• [Problem statement]:
Copy out, word for word, the lines starting at the line that contains "b55a1af…, fabe118…" and ending at the line that contains "What is the maximum", including both of those lines.

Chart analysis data
=== Section Start ===
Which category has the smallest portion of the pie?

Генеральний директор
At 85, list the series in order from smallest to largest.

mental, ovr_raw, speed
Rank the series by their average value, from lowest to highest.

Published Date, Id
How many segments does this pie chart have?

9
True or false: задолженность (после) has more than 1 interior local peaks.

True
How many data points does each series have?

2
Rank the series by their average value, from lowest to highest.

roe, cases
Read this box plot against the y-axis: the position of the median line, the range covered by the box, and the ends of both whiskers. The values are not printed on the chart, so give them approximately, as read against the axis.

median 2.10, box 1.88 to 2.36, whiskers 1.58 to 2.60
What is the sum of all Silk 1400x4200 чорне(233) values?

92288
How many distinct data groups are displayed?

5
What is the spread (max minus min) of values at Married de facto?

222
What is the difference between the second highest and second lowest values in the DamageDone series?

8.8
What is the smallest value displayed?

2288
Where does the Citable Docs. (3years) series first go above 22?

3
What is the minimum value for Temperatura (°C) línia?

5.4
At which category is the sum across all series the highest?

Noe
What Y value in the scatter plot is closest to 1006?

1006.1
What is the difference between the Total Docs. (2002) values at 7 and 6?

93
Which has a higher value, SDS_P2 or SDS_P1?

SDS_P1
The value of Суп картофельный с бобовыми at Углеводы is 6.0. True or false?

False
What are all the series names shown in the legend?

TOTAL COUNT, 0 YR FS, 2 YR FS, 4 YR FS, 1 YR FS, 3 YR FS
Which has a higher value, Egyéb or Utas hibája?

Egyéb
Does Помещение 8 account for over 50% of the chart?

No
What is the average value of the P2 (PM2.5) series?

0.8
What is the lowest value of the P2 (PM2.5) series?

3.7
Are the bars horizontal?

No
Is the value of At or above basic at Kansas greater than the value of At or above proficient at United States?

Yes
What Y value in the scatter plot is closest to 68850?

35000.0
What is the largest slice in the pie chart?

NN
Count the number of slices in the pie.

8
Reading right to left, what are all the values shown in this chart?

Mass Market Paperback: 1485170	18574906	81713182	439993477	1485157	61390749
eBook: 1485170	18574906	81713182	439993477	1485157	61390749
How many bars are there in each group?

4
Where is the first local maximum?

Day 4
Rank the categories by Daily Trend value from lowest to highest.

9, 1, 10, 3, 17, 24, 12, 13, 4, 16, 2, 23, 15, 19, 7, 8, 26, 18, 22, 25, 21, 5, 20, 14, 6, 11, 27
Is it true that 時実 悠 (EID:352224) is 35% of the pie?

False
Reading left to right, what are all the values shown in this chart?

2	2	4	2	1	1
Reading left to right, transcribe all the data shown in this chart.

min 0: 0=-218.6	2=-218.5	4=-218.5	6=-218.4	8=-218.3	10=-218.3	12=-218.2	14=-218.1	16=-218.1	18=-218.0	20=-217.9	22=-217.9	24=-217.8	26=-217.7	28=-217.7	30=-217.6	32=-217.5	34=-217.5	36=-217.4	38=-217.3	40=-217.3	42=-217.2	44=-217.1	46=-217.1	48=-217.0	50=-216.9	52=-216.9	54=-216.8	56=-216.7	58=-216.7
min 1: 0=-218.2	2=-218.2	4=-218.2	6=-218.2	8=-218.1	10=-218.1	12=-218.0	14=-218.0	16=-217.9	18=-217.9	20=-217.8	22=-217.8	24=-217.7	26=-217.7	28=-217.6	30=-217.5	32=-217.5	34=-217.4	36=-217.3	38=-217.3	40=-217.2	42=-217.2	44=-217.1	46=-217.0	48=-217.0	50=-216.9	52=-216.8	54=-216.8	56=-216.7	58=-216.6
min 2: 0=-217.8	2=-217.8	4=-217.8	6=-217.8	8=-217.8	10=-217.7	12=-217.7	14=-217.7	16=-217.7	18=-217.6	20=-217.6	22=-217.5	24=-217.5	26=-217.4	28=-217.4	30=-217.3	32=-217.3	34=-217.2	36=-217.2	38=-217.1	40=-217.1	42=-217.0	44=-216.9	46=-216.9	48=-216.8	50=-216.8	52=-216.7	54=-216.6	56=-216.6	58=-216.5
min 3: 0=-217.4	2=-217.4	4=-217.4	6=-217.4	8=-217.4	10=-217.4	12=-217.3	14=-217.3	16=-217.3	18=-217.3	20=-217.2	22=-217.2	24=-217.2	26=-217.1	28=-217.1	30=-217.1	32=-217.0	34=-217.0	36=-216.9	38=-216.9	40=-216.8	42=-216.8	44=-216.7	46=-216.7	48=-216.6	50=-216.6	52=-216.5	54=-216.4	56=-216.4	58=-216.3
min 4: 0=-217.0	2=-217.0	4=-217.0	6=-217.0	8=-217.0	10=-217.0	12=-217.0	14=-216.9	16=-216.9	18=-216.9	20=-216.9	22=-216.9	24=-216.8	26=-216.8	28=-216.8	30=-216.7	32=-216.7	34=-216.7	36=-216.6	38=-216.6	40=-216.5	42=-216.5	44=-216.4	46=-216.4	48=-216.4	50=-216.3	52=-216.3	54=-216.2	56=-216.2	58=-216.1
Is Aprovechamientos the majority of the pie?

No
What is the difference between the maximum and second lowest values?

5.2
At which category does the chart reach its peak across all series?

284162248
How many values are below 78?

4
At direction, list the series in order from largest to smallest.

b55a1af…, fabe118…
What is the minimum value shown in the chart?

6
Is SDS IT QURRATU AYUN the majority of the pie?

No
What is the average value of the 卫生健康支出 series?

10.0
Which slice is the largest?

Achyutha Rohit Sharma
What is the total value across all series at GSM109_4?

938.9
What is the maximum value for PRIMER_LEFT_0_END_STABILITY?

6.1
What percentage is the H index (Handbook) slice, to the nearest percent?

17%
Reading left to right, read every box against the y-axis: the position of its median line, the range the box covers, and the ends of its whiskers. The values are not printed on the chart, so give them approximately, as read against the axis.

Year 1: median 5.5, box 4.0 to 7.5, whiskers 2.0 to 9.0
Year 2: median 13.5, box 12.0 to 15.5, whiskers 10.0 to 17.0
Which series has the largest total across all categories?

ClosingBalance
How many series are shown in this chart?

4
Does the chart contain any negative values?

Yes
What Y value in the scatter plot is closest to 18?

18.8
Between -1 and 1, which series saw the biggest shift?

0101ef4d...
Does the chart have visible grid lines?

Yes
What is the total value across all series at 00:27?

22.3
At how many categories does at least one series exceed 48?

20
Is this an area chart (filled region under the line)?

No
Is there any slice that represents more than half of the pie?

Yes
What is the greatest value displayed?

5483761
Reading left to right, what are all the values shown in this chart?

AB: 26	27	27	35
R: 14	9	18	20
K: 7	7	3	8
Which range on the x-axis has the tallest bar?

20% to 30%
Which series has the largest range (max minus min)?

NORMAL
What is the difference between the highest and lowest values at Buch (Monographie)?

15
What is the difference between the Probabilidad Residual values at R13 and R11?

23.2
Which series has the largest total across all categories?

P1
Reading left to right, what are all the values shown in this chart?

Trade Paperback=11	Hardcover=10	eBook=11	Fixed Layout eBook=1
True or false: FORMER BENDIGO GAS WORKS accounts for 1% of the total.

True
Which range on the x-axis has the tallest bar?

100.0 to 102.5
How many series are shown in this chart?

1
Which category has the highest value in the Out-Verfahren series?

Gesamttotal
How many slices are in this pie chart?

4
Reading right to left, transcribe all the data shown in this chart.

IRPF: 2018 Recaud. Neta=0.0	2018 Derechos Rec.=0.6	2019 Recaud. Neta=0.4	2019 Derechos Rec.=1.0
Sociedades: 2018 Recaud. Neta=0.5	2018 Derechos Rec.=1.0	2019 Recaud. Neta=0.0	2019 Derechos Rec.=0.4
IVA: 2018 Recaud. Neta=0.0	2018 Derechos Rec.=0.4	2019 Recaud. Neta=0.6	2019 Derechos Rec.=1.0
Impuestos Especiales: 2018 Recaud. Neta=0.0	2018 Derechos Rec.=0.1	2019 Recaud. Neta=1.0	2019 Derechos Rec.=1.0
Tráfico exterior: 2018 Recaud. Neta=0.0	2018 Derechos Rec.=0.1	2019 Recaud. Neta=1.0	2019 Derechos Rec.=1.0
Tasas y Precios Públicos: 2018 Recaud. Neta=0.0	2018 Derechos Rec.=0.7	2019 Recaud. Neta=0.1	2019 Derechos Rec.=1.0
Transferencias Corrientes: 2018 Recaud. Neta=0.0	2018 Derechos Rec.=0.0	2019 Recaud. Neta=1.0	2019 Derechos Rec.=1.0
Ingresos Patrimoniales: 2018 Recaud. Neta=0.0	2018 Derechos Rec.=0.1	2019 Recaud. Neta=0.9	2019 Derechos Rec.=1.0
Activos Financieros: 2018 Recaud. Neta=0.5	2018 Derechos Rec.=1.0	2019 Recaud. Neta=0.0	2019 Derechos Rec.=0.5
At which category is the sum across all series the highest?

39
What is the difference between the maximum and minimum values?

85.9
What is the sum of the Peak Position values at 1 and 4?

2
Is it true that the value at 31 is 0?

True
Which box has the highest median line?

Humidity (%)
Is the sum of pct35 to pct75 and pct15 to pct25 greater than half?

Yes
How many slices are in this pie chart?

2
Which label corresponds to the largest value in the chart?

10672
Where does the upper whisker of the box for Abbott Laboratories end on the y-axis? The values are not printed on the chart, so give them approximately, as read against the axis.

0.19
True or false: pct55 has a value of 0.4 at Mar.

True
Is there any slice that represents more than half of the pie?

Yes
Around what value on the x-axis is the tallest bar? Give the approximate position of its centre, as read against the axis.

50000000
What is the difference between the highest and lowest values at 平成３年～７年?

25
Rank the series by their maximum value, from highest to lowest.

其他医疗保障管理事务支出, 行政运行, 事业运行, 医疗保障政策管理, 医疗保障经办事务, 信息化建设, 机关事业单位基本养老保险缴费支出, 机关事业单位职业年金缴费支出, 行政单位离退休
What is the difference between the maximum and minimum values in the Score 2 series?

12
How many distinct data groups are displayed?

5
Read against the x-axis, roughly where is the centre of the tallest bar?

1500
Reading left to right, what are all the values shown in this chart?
=== Section End ===
• [Solution for this problem]:
b55a1af…, fabe118…
What is the minimum value shown in the chart?

6
Is SDS IT QURRATU AYUN the majority of the pie?

No
What is the average value of the 卫生健康支出 series?

10.0
Which slice is the largest?

Achyutha Rohit Sharma
What is the total value across all series at GSM109_4?

938.9
What is the maximum value for PRIMER_LEFT_0_END_STABILITY?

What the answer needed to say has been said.